Sempre vi a minha mãe como o veredito do que é ser mulher. Com o tempo o sabor da infância perdeu-se, os olhos da maturidade ganham vida. A criança passa a ser adulto, e agora, tudo é sopa e contas para pagar. Monotonia. Mesmice. Chatice.
A minha mãe não deixou de ser o meu veredito de mulher. Mas fez-me pensar que ela podia ser menos mãe, e mais mulher.
É como todas as mães que deixam de ser o que foram. Tornam-se num meio estado, num quase que é, mas não é. Sentimento que todos nós já sentimos. Procurando dentro de si uma razão identitária para ser, quando o mais fácil é deixar de ser.
Muitas metáforas para simplesmente dizer. Não sei o que gosto, mas sei o que o Bernardo gosta. Não sei o que sinto. Mas sei como melhorar o dia do Bernardo. Hoje não dormi. Não comi também. Hoje pensei inúmeras vezes na lista infindável de atividades de xaxa para o Bernardo fazer. Não sei como vou sustentar dois empregos para encher-lhe de luxos que nunca tive. Porque eu tenho de ser a melhor mãe do mundo.

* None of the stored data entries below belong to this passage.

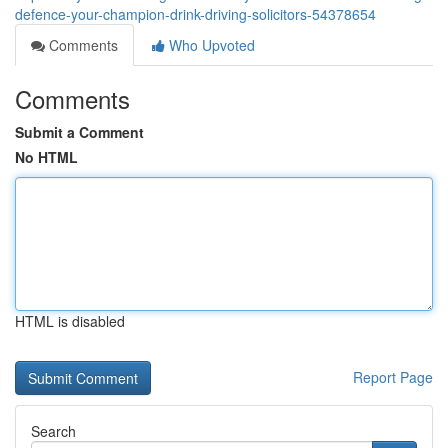
defence-your-champion-drink-driving-solicitors-54378654
Comments
Who Upvoted
Comments
Submit a Comment
No HTML
HTML is disabled
Report Page
Search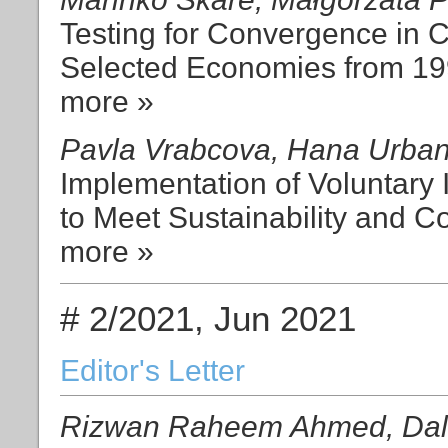
Testing for Convergence in 
Selected Economies from 19
more »
Pavla Vrabcova, Hana Urba
Implementation of Voluntary
to Meet Sustainability and C
more »
# 2/2021, Jun 2021
Editor's Letter
Rizwan Raheem Ahmed, Dali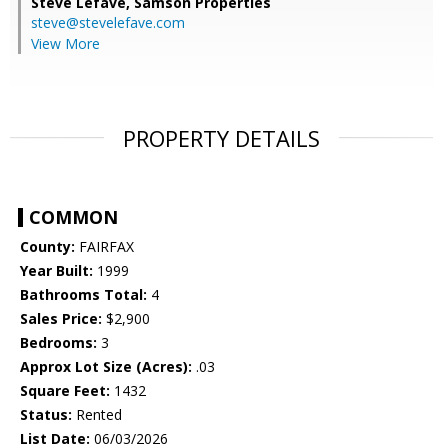
Steve Lefave,
Samson Properties
steve@stevelefave.com
View More
PROPERTY DETAILS
COMMON
County:
FAIRFAX
Year Built:
1999
Bathrooms Total:
4
Sales Price:
$2,900
Bedrooms:
3
Approx Lot Size (Acres):
.03
Square Feet:
1432
Status:
Rented
List Date:
06/03/2026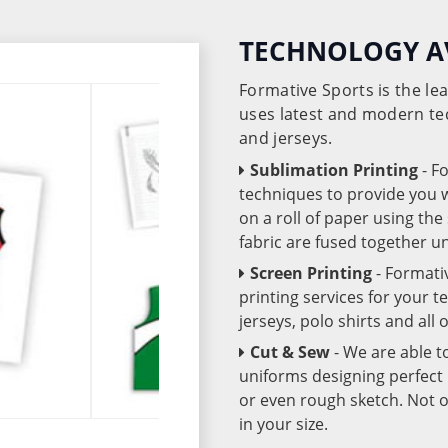
TECHNOLOGY A
Formative Sports is the l
uses latest and modern te
and jerseys.
Sublimation Printing
- F
techniques to provide you wo
on a roll of paper using th
fabric are fused together 
Screen Printing
- Formati
printing services for your 
jerseys, polo shirts and all
Cut & Sew
- We are able t
uniforms designing perfect 
or even rough sketch. Not o
in your size.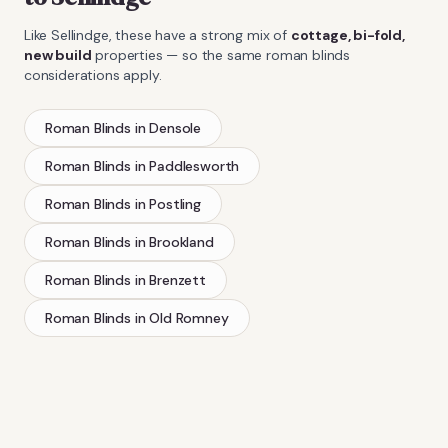
Like
Sellindge
, these have a strong mix of
cottage, bi-fold,
new build
properties — so the same
roman blinds
considerations apply.
Roman Blinds
in
Densole
Roman Blinds
in
Paddlesworth
Roman Blinds
in
Postling
Roman Blinds
in
Brookland
Roman Blinds
in
Brenzett
Roman Blinds
in
Old Romney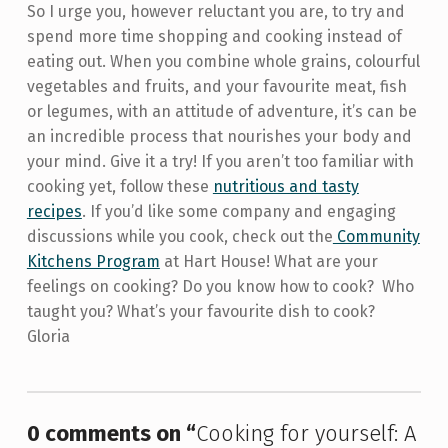
So I urge you, however reluctant you are, to try and
spend more time shopping and cooking instead of
eating out. When you combine whole grains, colourful
vegetables and fruits, and your favourite meat, fish
or legumes, with an attitude of adventure, it’s can be
an incredible process that nourishes your body and
your mind. Give it a try! If you aren’t too familiar with
cooking yet, follow these
nutritious and tasty
recipes
. If you’d like some company and engaging
discussions while you cook, check out the
Community
Kitchens Program
at Hart House! What are your
feelings on cooking? Do you know how to cook? Who
taught you? What’s your favourite dish to cook?
Gloria
Skip back to main navigation
0 comments on “
Cooking for yourself: A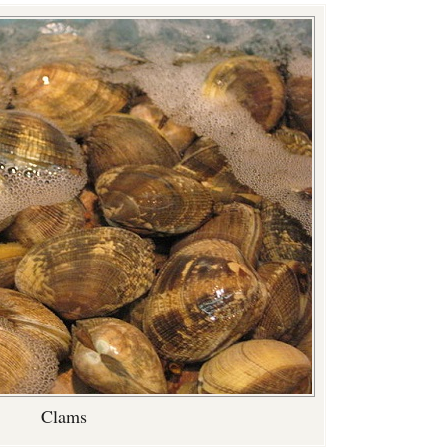
Clams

Não falo por todas as mulheres. Falo da perspetiva de sentir o cansaço vindo das palavras de uma mãe. Não falo pelas mães, nem pelos pais, não falo daquilo que não sei. Penso pelos meus botões sobre aquilo que vejo.
Sendo uma jovem mulher sinto-me por vezes distante do que sou, ou até mesmo, daquilo que quero ser. Sendo uma jovem mulher com um filho nos braços, será que eu saberia?
Como mulher, sinto às dores, preocupações e anseios das mulheres ao meu redor. As vezes a empatia é imediata, as vezes surge como um favor para a minha consciência. Mulheres instruídas; mulheres com dupla jornada; tripla jornada; mulheres mães, mulheres viajadas; mulheres que fazem questão de serem mulheres.
Ao mesmo tempo é com um amor incontestável que falam dos filhos. Como se para eles vivessem. Apenas isso. Vejo como o ato mais altruísta proveniente da natureza humana. Gerar, parir, e assim, continuar em função da cria. É evidente que não somos todas iguais. Cada uma com uma forma muito particular de ser mãe. Mas é tão fácil esquecer-se do que somos. O fiasco de energia que ainda resta é para manter a roda a girar. Porque toda mulher é cuidadora do lar. Foi o que sempre disseram.
Comecei por falar das mães doadoras. Daquelas que se perdem no ato de ser mãe. Abdicando do que foram para ser uma extensão dos seus filhos. Mas o mundo é vasto. Há de tudo.
Desde sempre criamos caixas sociais para encaixar as pessoas, sufocando-as com os papéis que devem exercer. Como se para sempre tivessem de abraçar aquela responsabilidade pois o escrutínio de fugir a regra é demasiado duro.
Romantizamos a “mãe” dona do lar. Aquela que não para. A presença imaculada quase que santa. Aprendemos como filhos que a figura maternal é a supremacia da bondade. Mas relembremos que toda mãe antes de mãe, é mulher, e antes de mulher, também é gente. E como gente, fazem coisas feias. Coisas feias para não dizer asneiras.
Há mães que por nada deixam a sua essência, tratam da maternidade como um detalhe da sua vida. Há outras que enxergam como um percalço. Um erro. Uma falha na Matrix.
É preciso compreender que muitas vezes as mães que aconteceram por acidente criam traumas. Fazem filhos traumatizados que carregam as dores de uma pessoa infeliz. Os filhos traumatizados lidam com a culpa e o julgamento alheio de não se sentirem filhos.
Não sentiram o amor materno. Não aprenderam a receber amor, e são cobrados por isso. São obrigados a enfeitarem um sentimento que não existe. Tudo por uma questão de calar os murmúrios dos outros. Aprendem aos solavancos e por outras formas o que é o amor.
Encontram nas ruas vestígios de atenção pensando por eles que chega a ser amor. O mal de não se saber o que é uma coisa, é que qualquer coisa serve. No fundo é uma eterna corrente de causa e efeito. O trágico é resultarem em adultos feridos que fazem feridas. A roda continua a girar, e tudo é mais do mesmo.
A maternidade existe para ser um tiro no escuro. Um teste de resistência entre desistir e tentar. Uma linha ténue entre abraçar, mas não sufocar. Amar, mas não estragar. Entre outras coisas.